Continuous
Broadcast News Acoustic Models
HUB96-HUB97 (or HUB97-HUB98, depending on whom you ask) [1]
Note: This document is maintained by Arthur Chan and Evandro Gouvea.
~200 hours of English training data was used from the HUB96 and HUB97 training sets.
Forced alignment: Acoustic models from a previous HUB97 run were used for this step. Of the 71,666 utterances in the training set, 70,405 of them were faligned. Note, there existed a small number of OOV words. Almost of all the OOV words were words that I did not know how to pronounce. Instead of inserting potentially incorrect pronunciations and thus less accurate acoustic models, I left out unknown words.
3 state vs. 5 state: Two sets of training were performed, 3 state and 5 state. All other variables were held constant, except skipstate, which was set to ‘no’ for 3 state models, ‘yes’ for 5 state models. (Forced alignment was not redone so the same utterances that were used to train the 3 state models were used for the 5 state models.)
Training Variables:
Gaussians: Context Dependent models were built with 1,2,4,8,16,32 gaussians. This was done to allow for speed/accuracy testing.

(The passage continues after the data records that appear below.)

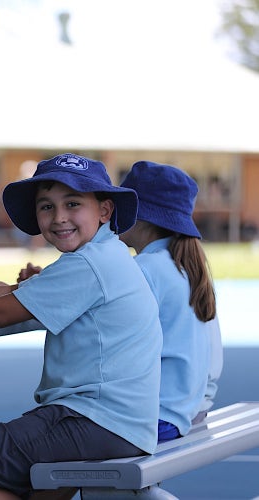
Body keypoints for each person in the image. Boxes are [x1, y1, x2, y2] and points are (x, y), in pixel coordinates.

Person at [0, 153, 163, 500]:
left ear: (104, 211)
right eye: (47, 207)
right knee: (40, 491)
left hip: (94, 418)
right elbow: (16, 293)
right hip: (123, 421)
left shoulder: (88, 264)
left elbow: (3, 310)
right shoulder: (103, 255)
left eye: (72, 204)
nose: (59, 217)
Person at [119, 161, 222, 440]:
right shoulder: (188, 266)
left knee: (44, 447)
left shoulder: (145, 269)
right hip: (189, 409)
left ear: (141, 216)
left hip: (154, 416)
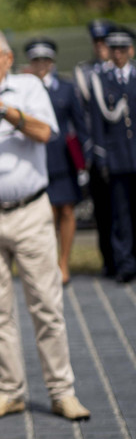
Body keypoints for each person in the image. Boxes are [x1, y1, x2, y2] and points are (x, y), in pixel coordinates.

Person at [0, 28, 90, 421]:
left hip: (29, 212)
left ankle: (62, 391)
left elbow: (45, 132)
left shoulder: (27, 88)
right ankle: (11, 391)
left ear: (8, 59)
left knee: (46, 305)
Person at [26, 38, 87, 285]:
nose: (41, 65)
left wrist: (86, 158)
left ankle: (64, 262)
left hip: (63, 158)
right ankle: (49, 262)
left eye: (45, 60)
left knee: (67, 210)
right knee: (47, 214)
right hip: (37, 157)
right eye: (36, 60)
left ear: (52, 62)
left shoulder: (65, 87)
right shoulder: (26, 87)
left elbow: (79, 125)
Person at [88, 27, 136, 283]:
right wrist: (101, 157)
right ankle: (125, 263)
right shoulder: (102, 81)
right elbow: (97, 123)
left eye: (123, 49)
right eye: (114, 49)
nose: (118, 54)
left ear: (131, 50)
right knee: (120, 215)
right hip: (117, 158)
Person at [74, 19, 116, 276]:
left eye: (104, 42)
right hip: (98, 152)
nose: (100, 47)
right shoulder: (85, 72)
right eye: (96, 42)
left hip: (124, 151)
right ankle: (109, 260)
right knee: (103, 209)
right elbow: (82, 117)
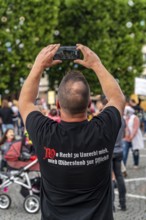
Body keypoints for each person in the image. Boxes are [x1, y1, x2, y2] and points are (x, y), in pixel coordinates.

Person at [18, 44, 125, 220]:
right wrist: (96, 64)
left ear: (58, 104)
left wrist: (38, 66)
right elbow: (117, 98)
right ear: (89, 103)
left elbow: (25, 102)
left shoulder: (44, 132)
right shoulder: (103, 130)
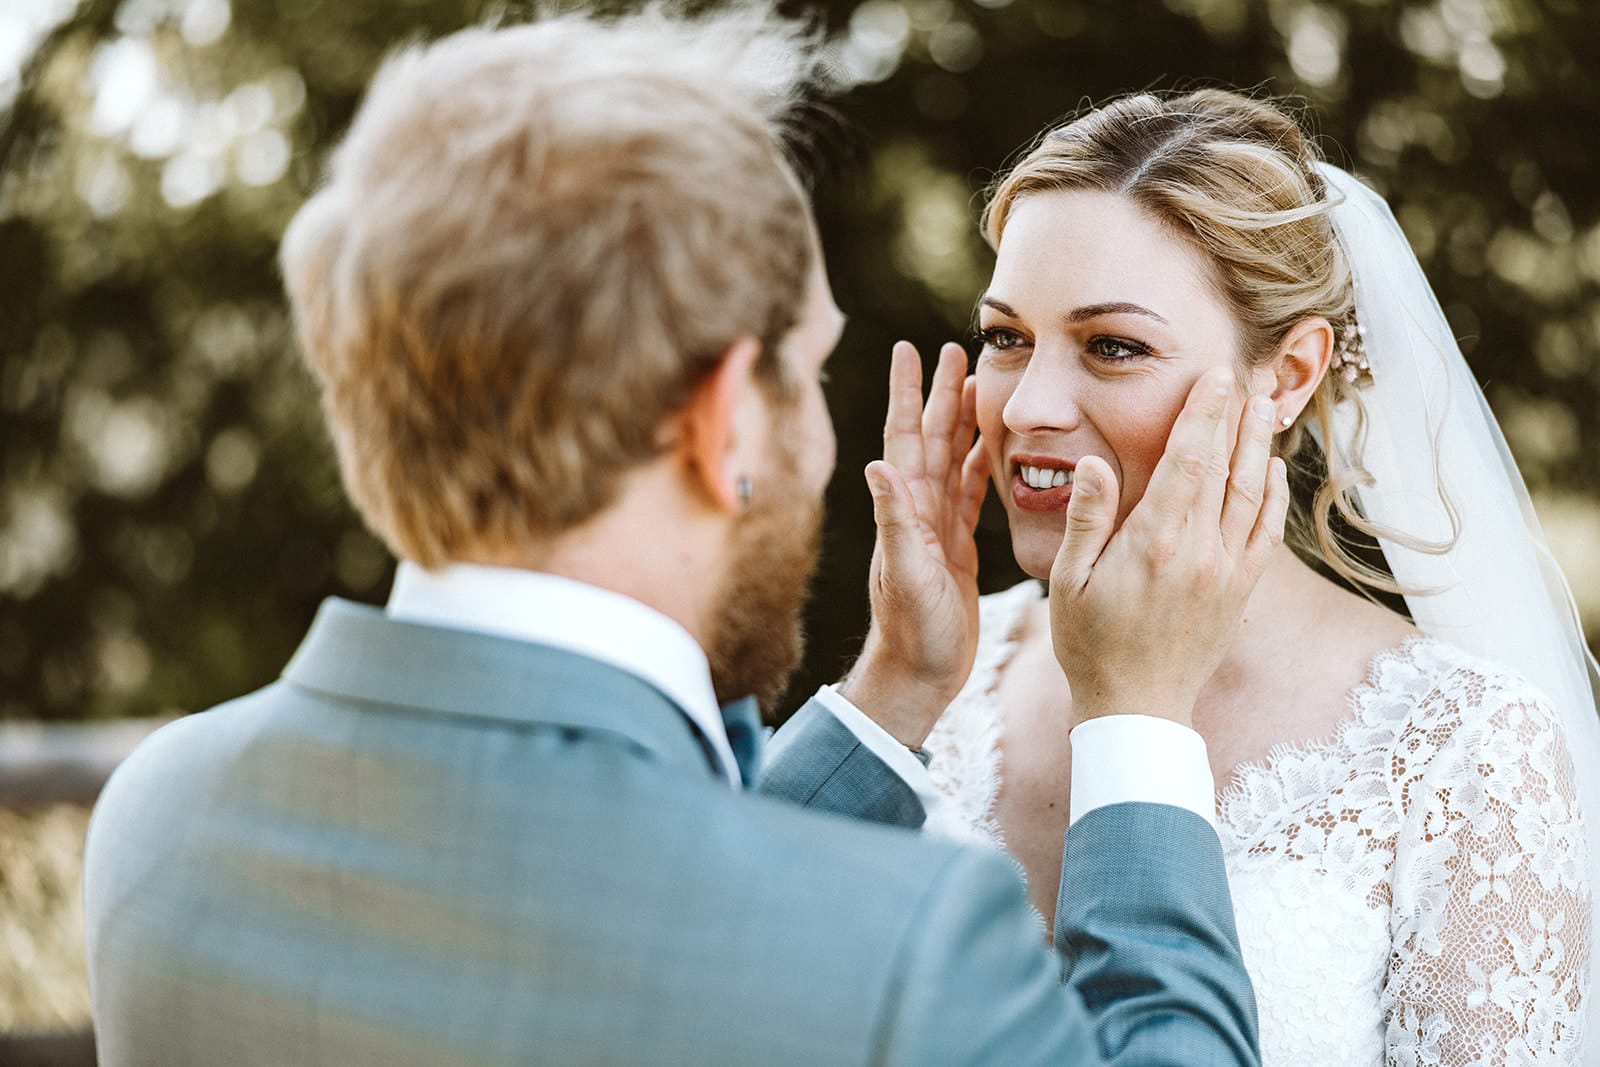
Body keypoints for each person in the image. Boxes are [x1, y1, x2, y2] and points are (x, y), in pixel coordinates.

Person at [80, 11, 1280, 1065]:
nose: (822, 435)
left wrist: (898, 687)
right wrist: (1133, 716)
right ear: (717, 420)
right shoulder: (910, 947)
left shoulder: (159, 817)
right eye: (806, 372)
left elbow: (660, 904)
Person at [881, 89, 1600, 1064]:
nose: (1026, 407)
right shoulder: (937, 672)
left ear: (1288, 374)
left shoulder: (1458, 745)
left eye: (1113, 346)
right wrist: (892, 684)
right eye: (1008, 337)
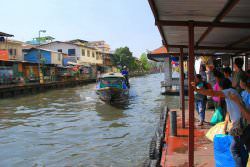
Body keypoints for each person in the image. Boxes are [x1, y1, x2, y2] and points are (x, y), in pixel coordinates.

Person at [192, 78, 249, 166]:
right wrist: (227, 123)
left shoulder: (229, 92)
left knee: (234, 149)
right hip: (243, 124)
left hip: (241, 125)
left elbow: (212, 93)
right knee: (242, 148)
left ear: (221, 87)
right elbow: (229, 112)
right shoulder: (232, 92)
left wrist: (197, 90)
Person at [229, 74, 250, 153]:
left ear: (244, 83)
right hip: (245, 124)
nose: (239, 83)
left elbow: (248, 116)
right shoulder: (244, 93)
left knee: (234, 148)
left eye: (240, 81)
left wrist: (237, 102)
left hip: (247, 125)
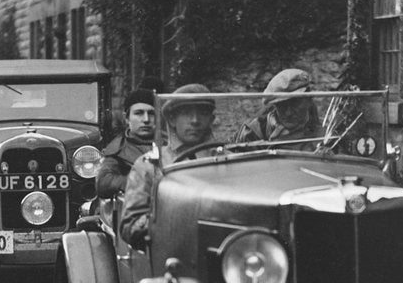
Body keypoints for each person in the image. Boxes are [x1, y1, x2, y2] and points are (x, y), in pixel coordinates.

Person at [119, 84, 215, 249]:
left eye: (203, 113)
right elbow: (130, 227)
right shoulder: (149, 164)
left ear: (212, 119)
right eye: (186, 113)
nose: (195, 121)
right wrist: (164, 218)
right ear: (172, 120)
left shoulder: (225, 159)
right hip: (171, 254)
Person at [95, 88, 156, 199]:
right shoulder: (118, 150)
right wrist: (141, 181)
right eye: (139, 113)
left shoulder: (170, 144)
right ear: (126, 118)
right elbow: (104, 183)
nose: (146, 119)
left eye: (151, 113)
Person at [236, 68, 320, 148]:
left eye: (295, 104)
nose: (288, 113)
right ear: (274, 106)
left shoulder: (326, 135)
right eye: (282, 106)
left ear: (308, 100)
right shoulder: (254, 132)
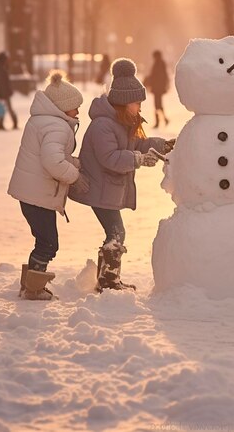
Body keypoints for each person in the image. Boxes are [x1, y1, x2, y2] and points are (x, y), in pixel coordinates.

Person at [69, 58, 175, 292]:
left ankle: (107, 279)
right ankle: (108, 282)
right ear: (124, 102)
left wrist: (162, 146)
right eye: (137, 102)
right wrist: (137, 159)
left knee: (115, 231)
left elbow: (138, 143)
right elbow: (110, 158)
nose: (140, 107)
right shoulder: (103, 126)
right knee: (116, 231)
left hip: (108, 189)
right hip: (98, 188)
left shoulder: (122, 122)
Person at [8, 71, 89, 301]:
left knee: (43, 239)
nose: (77, 112)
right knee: (48, 242)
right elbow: (53, 161)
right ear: (63, 107)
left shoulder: (44, 121)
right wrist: (74, 176)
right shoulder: (57, 126)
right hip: (37, 195)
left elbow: (52, 155)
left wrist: (74, 163)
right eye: (75, 107)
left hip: (32, 193)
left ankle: (29, 283)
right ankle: (33, 289)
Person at [144, 50, 170, 128]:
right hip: (158, 88)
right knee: (158, 105)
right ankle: (163, 120)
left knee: (157, 105)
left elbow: (157, 76)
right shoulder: (160, 63)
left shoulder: (159, 64)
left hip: (157, 88)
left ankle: (159, 122)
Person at [0, 51, 18, 130]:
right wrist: (3, 92)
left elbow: (5, 82)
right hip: (4, 93)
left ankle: (2, 124)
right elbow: (1, 82)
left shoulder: (2, 68)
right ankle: (12, 123)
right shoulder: (0, 68)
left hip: (4, 92)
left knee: (3, 108)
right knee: (6, 108)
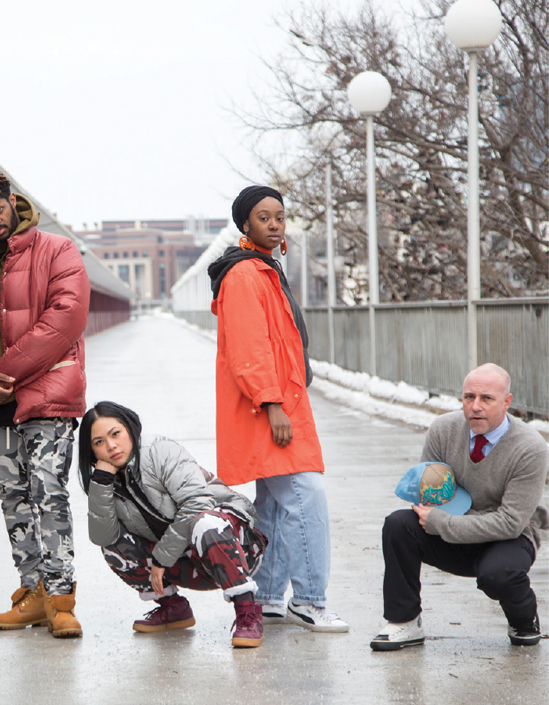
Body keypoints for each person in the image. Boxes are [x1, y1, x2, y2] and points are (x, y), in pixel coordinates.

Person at [0, 169, 89, 638]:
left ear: (13, 200)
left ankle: (62, 600)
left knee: (49, 491)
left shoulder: (57, 249)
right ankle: (31, 594)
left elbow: (65, 318)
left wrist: (3, 370)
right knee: (14, 498)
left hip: (47, 396)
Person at [207, 185, 348, 633]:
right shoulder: (246, 274)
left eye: (280, 217)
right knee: (307, 495)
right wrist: (271, 404)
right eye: (263, 217)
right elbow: (250, 347)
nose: (273, 224)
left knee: (272, 501)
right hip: (270, 406)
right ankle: (309, 599)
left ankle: (267, 596)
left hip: (277, 402)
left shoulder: (262, 269)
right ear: (245, 224)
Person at [371, 363, 548, 650]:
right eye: (469, 397)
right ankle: (404, 621)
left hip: (506, 540)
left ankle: (523, 619)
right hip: (455, 529)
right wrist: (447, 518)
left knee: (499, 575)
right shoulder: (443, 429)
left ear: (507, 401)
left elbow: (510, 523)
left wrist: (444, 522)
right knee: (398, 524)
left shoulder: (530, 447)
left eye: (487, 398)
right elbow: (426, 495)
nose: (475, 406)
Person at [81, 401, 269, 647]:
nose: (111, 446)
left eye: (115, 434)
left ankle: (247, 612)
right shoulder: (105, 480)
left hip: (238, 548)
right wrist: (101, 483)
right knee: (114, 546)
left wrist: (161, 557)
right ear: (92, 451)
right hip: (188, 562)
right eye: (99, 442)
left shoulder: (158, 451)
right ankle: (173, 608)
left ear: (129, 429)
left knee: (206, 523)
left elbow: (198, 503)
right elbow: (103, 537)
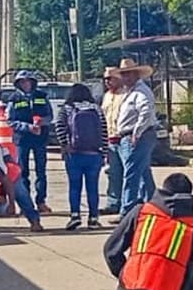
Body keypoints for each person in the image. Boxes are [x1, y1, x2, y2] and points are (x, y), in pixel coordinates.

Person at [107, 58, 158, 215]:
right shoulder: (131, 92)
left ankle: (127, 210)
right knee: (142, 172)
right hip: (128, 135)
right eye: (123, 75)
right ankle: (153, 204)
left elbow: (146, 112)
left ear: (136, 74)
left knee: (131, 173)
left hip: (137, 136)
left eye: (129, 74)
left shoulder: (141, 92)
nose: (126, 78)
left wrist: (137, 132)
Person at [53, 82, 106, 231]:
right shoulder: (96, 108)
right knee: (92, 187)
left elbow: (59, 127)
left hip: (74, 154)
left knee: (74, 186)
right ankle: (93, 218)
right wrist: (104, 152)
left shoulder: (67, 108)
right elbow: (103, 131)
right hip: (94, 153)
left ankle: (75, 215)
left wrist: (65, 145)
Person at [6, 72, 55, 215]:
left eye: (28, 81)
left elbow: (50, 115)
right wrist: (27, 127)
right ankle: (25, 203)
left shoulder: (42, 96)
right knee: (22, 172)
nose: (26, 84)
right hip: (22, 139)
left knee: (41, 171)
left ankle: (41, 202)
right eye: (22, 82)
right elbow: (10, 120)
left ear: (33, 82)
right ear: (18, 83)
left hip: (40, 139)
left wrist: (41, 122)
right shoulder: (13, 99)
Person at [100, 66, 127, 217]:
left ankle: (130, 203)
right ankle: (113, 203)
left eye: (111, 78)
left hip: (124, 138)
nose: (107, 82)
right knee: (112, 172)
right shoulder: (106, 96)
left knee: (129, 173)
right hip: (110, 139)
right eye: (106, 79)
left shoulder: (126, 94)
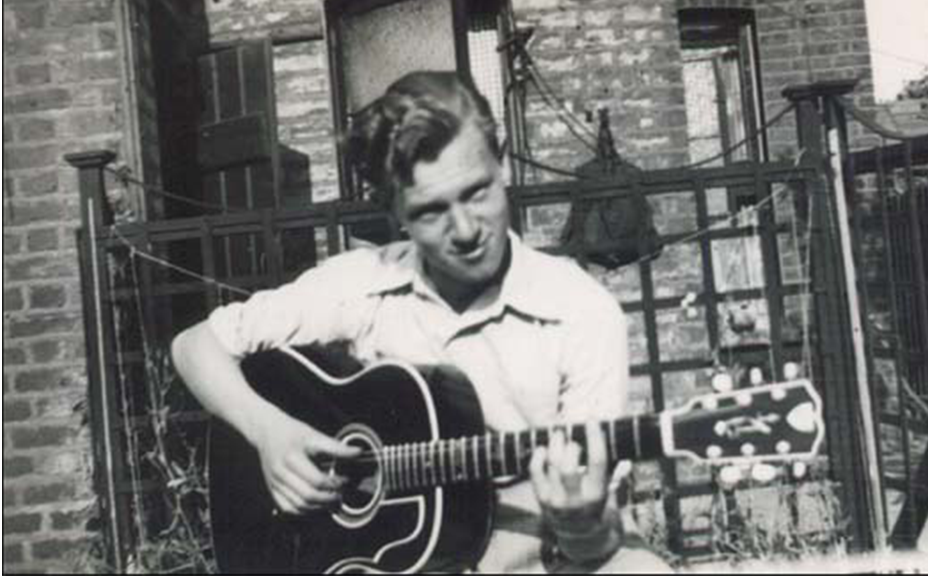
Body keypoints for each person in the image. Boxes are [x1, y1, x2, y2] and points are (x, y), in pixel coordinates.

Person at [172, 71, 673, 573]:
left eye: (477, 192)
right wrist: (270, 434)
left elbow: (594, 534)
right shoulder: (360, 284)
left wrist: (581, 523)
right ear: (395, 214)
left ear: (503, 169)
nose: (465, 230)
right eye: (431, 212)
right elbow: (195, 346)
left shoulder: (581, 311)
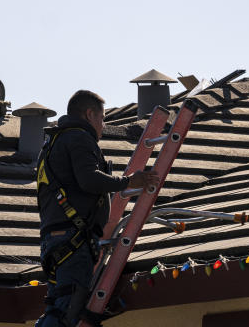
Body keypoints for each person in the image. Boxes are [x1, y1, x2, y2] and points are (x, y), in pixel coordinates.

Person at [35, 90, 158, 327]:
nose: (103, 126)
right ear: (89, 114)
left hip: (56, 240)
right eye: (102, 119)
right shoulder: (79, 138)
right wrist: (129, 182)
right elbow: (89, 180)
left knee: (59, 306)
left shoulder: (53, 143)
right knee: (68, 310)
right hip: (73, 239)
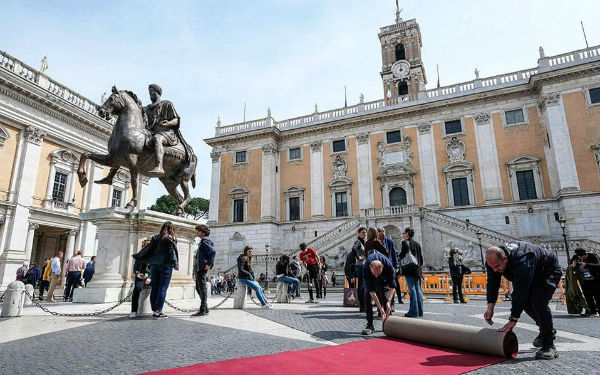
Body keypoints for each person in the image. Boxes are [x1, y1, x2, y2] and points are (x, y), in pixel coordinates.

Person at [484, 242, 562, 360]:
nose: (495, 270)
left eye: (497, 266)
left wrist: (513, 319)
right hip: (529, 272)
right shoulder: (493, 262)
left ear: (505, 258)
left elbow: (521, 291)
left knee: (538, 302)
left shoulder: (522, 259)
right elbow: (492, 283)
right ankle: (546, 329)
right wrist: (490, 308)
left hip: (547, 271)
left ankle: (549, 344)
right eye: (492, 267)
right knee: (526, 303)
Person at [133, 221, 179, 318]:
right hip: (166, 266)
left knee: (155, 288)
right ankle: (158, 311)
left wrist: (138, 255)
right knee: (162, 289)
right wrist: (175, 264)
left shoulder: (155, 237)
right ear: (172, 229)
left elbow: (148, 249)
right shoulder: (171, 238)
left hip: (154, 265)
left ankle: (154, 309)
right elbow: (172, 252)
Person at [361, 253, 397, 335]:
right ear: (370, 268)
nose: (376, 275)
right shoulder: (366, 268)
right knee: (367, 297)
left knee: (384, 294)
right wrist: (380, 308)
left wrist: (388, 302)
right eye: (375, 273)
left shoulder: (389, 267)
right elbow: (371, 292)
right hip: (370, 278)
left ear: (382, 268)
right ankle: (370, 324)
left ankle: (388, 321)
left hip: (383, 276)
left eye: (378, 273)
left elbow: (393, 286)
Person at [191, 224, 216, 317]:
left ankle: (203, 309)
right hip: (201, 267)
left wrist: (208, 264)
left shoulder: (205, 241)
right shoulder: (205, 241)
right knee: (198, 287)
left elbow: (212, 252)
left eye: (198, 231)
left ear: (203, 232)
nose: (197, 232)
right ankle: (205, 307)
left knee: (202, 287)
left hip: (202, 267)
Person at [399, 227, 424, 318]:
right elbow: (420, 258)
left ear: (407, 234)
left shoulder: (405, 243)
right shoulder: (417, 244)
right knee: (418, 289)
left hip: (409, 269)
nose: (403, 235)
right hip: (417, 269)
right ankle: (420, 311)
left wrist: (398, 257)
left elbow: (402, 255)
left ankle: (414, 311)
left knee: (412, 289)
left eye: (404, 233)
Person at [570, 248, 600, 316]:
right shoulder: (575, 257)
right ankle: (593, 311)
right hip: (584, 280)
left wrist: (586, 264)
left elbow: (598, 265)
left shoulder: (593, 256)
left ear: (585, 254)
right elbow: (571, 265)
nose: (580, 258)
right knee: (587, 295)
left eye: (581, 256)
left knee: (597, 295)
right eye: (579, 256)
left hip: (595, 279)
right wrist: (573, 265)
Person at [377, 228, 402, 306]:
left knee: (391, 286)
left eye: (383, 235)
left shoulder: (390, 242)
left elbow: (394, 254)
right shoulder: (375, 242)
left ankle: (392, 304)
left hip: (389, 266)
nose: (382, 237)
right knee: (380, 287)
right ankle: (381, 305)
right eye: (380, 236)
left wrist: (395, 266)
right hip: (379, 267)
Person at [130, 240, 152, 319]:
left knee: (157, 289)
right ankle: (133, 311)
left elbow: (154, 269)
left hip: (149, 277)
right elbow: (135, 267)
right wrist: (137, 274)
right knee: (137, 289)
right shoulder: (138, 256)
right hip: (141, 276)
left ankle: (156, 309)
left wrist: (149, 277)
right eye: (144, 246)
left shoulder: (152, 257)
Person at [351, 227, 367, 311]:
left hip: (365, 265)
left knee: (364, 285)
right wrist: (358, 257)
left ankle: (364, 303)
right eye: (362, 232)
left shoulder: (363, 242)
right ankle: (362, 305)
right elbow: (353, 249)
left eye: (365, 232)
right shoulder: (358, 241)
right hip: (361, 265)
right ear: (358, 233)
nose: (364, 234)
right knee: (361, 285)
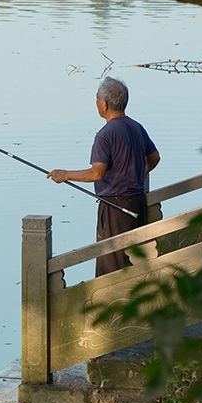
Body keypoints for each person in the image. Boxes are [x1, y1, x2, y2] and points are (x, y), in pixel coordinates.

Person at [47, 77, 160, 276]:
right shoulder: (136, 127)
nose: (97, 103)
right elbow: (155, 158)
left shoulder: (105, 135)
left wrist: (65, 175)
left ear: (104, 104)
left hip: (115, 207)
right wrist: (138, 175)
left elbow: (97, 173)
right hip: (138, 202)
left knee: (111, 265)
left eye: (97, 99)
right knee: (136, 259)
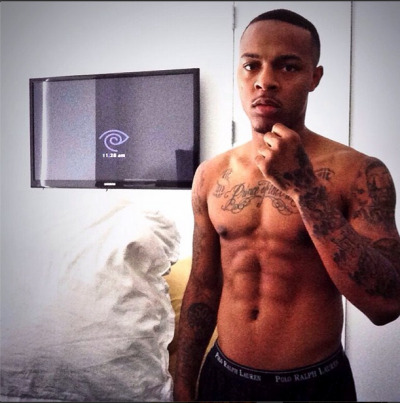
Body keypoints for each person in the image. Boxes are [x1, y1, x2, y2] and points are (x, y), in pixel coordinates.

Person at [173, 8, 400, 402]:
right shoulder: (210, 175)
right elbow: (203, 286)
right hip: (223, 378)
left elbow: (387, 304)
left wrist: (306, 190)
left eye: (288, 66)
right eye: (251, 65)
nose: (265, 81)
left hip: (313, 385)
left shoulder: (360, 173)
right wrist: (182, 381)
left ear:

Gausubvq: After the acoustic models were built, gausubvq was run on each set of gaussian models to produce the sub-vector quantized form of the acoustic models. Gaussubvq was called with the following command line arguments:
Means variances
24,0-11/25,12-23/26,27-38 <num_cluster> 0.0001 1 <filename>
Several runs were performed to iterate over num_clusters, again for testing purposes. Quantized versions should exist for clusters of size: 512, 1024, 2048 and 4096.